**Your assignment**
Please retype the entries below word for word, passing over every picture.

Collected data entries

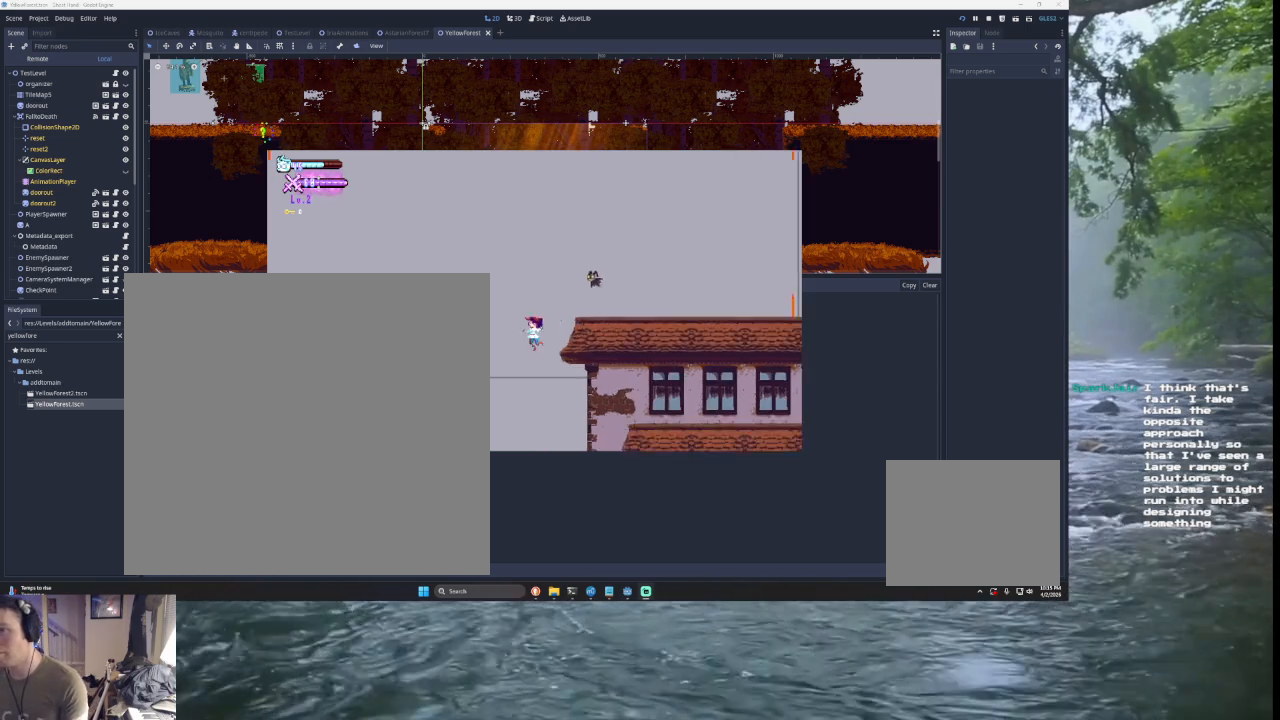
{"buttons": [], "left_stick": "center", "right_stick": "center", "events": [[100, "left_stick", "center"], [167, "left_stick", "right"], [400, "left_stick", "center"]]}
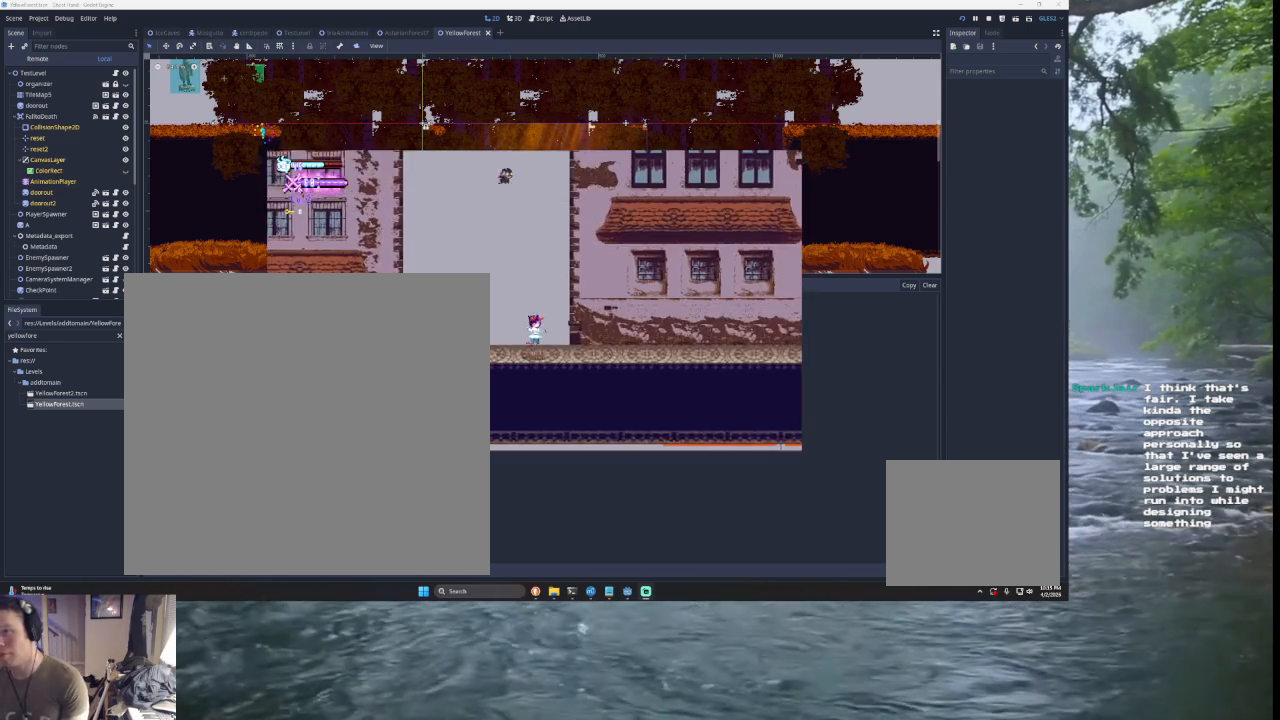
{"buttons": ["SQUARE"], "left_stick": "right", "right_stick": "center", "events": [[67, "left_stick", "right"], [133, "TRIANGLE", "down"], [300, "TRIANGLE", "up"], [367, "SQUARE", "down"]]}
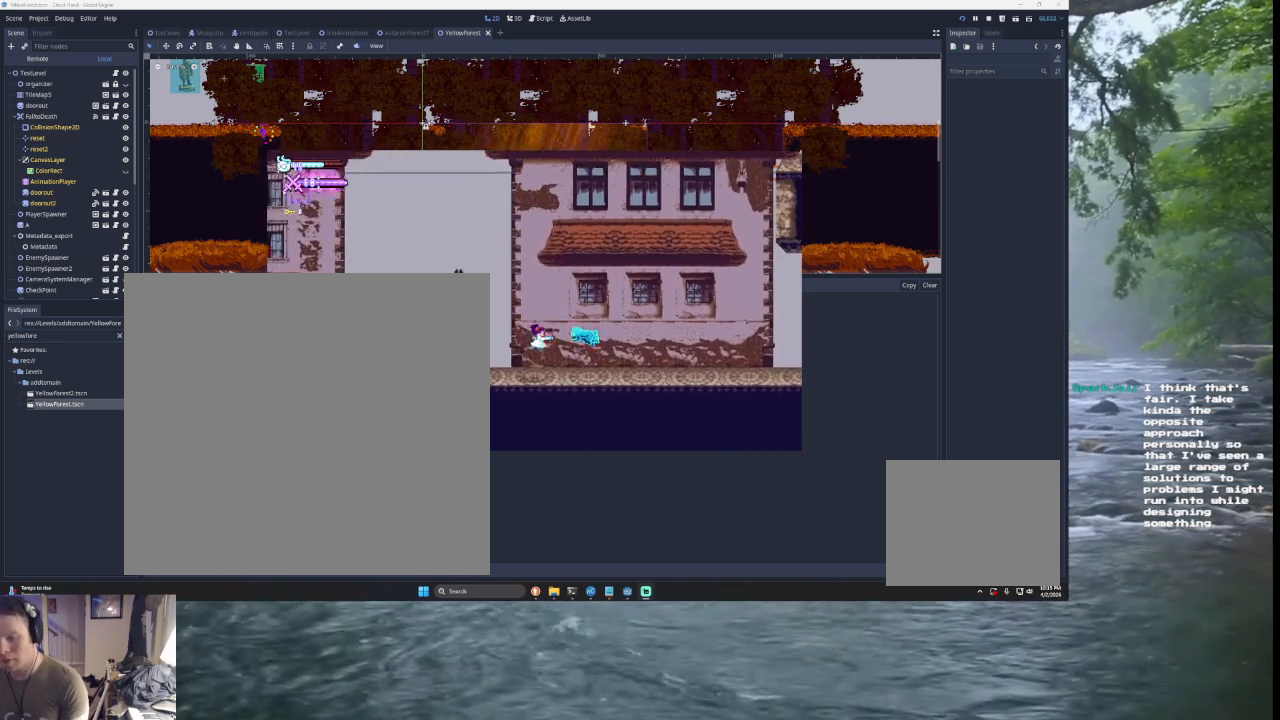
{"buttons": ["SQUARE"], "left_stick": "right", "right_stick": "center", "events": [[67, "SQUARE", "up"], [200, "TRIANGLE", "down"], [367, "TRIANGLE", "up"], [433, "SQUARE", "down"]]}
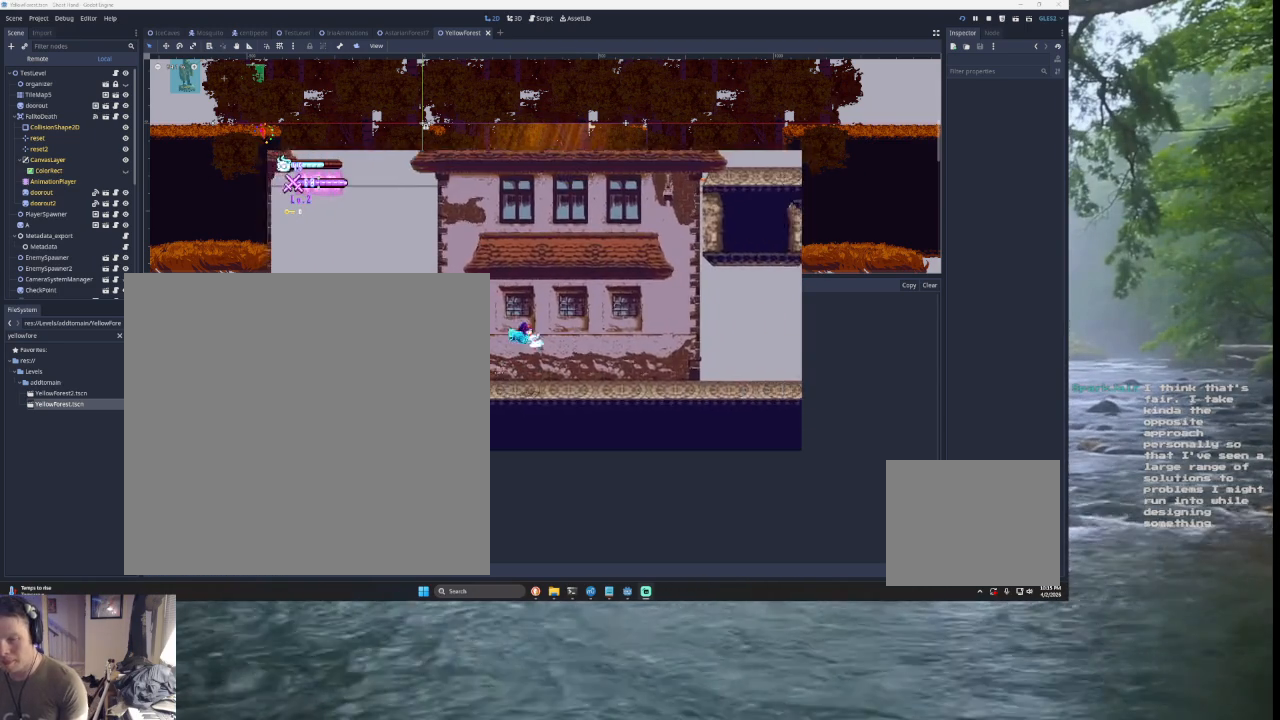
{"buttons": [], "left_stick": "right", "right_stick": "center", "events": [[67, "left_stick", "down-right"], [133, "SQUARE", "up"], [167, "left_stick", "right"], [267, "TRIANGLE", "down"], [467, "TRIANGLE", "up"]]}
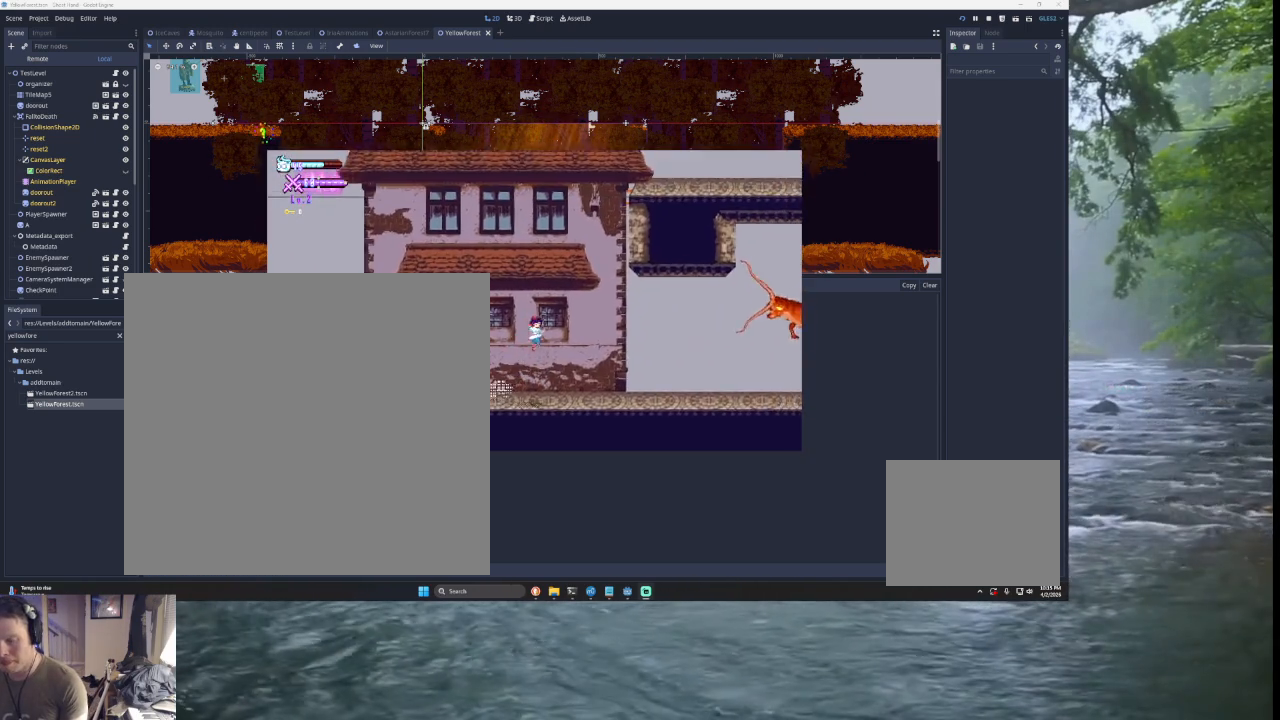
{"buttons": ["TRIANGLE"], "left_stick": "right", "right_stick": "center", "events": [[33, "SQUARE", "down"], [133, "left_stick", "down-right"], [200, "SQUARE", "up"], [233, "left_stick", "right"], [367, "TRIANGLE", "down"]]}
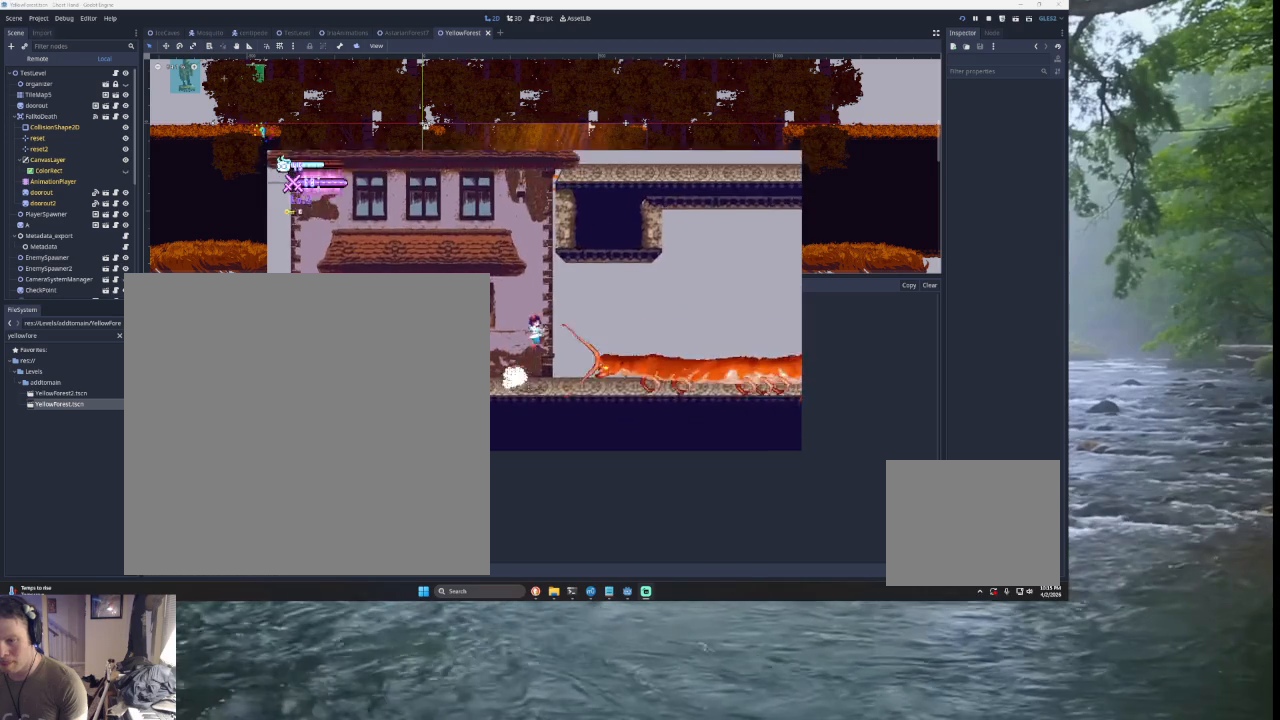
{"buttons": [], "left_stick": "left", "right_stick": "center", "events": [[33, "TRIANGLE", "up"], [133, "SQUARE", "down"], [200, "left_stick", "down-right"], [367, "SQUARE", "up"], [367, "left_stick", "center"], [500, "left_stick", "left"]]}
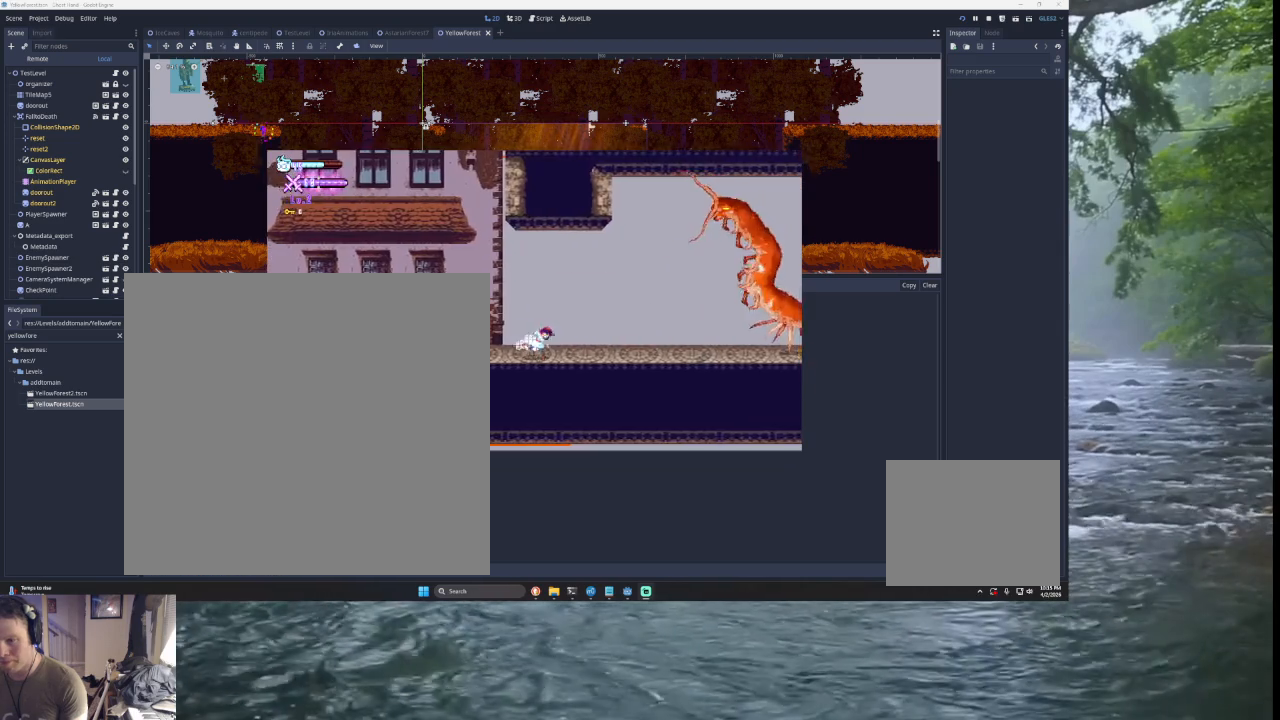
{"buttons": [], "left_stick": "center", "right_stick": "center", "events": [[100, "left_stick", "center"], [167, "TRIANGLE", "down"], [167, "left_stick", "right"], [433, "TRIANGLE", "up"], [467, "left_stick", "center"]]}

**Output below**
{"buttons": [], "left_stick": "center", "right_stick": "center", "events": [[100, "left_stick", "center"], [167, "left_stick", "right"], [400, "left_stick", "center"]]}
{"buttons": ["SQUARE"], "left_stick": "right", "right_stick": "center", "events": [[67, "left_stick", "right"], [133, "TRIANGLE", "down"], [300, "TRIANGLE", "up"], [367, "SQUARE", "down"]]}
{"buttons": ["SQUARE"], "left_stick": "right", "right_stick": "center", "events": [[67, "SQUARE", "up"], [200, "TRIANGLE", "down"], [367, "TRIANGLE", "up"], [433, "SQUARE", "down"]]}
{"buttons": [], "left_stick": "right", "right_stick": "center", "events": [[67, "left_stick", "down-right"], [133, "SQUARE", "up"], [167, "left_stick", "right"], [267, "TRIANGLE", "down"], [467, "TRIANGLE", "up"]]}
{"buttons": ["TRIANGLE"], "left_stick": "right", "right_stick": "center", "events": [[33, "SQUARE", "down"], [133, "left_stick", "down-right"], [200, "SQUARE", "up"], [233, "left_stick", "right"], [367, "TRIANGLE", "down"]]}
{"buttons": [], "left_stick": "left", "right_stick": "center", "events": [[33, "TRIANGLE", "up"], [133, "SQUARE", "down"], [200, "left_stick", "down-right"], [367, "SQUARE", "up"], [367, "left_stick", "center"], [500, "left_stick", "left"]]}
{"buttons": [], "left_stick": "center", "right_stick": "center", "events": [[100, "left_stick", "center"], [167, "TRIANGLE", "down"], [167, "left_stick", "right"], [433, "TRIANGLE", "up"], [467, "left_stick", "center"]]}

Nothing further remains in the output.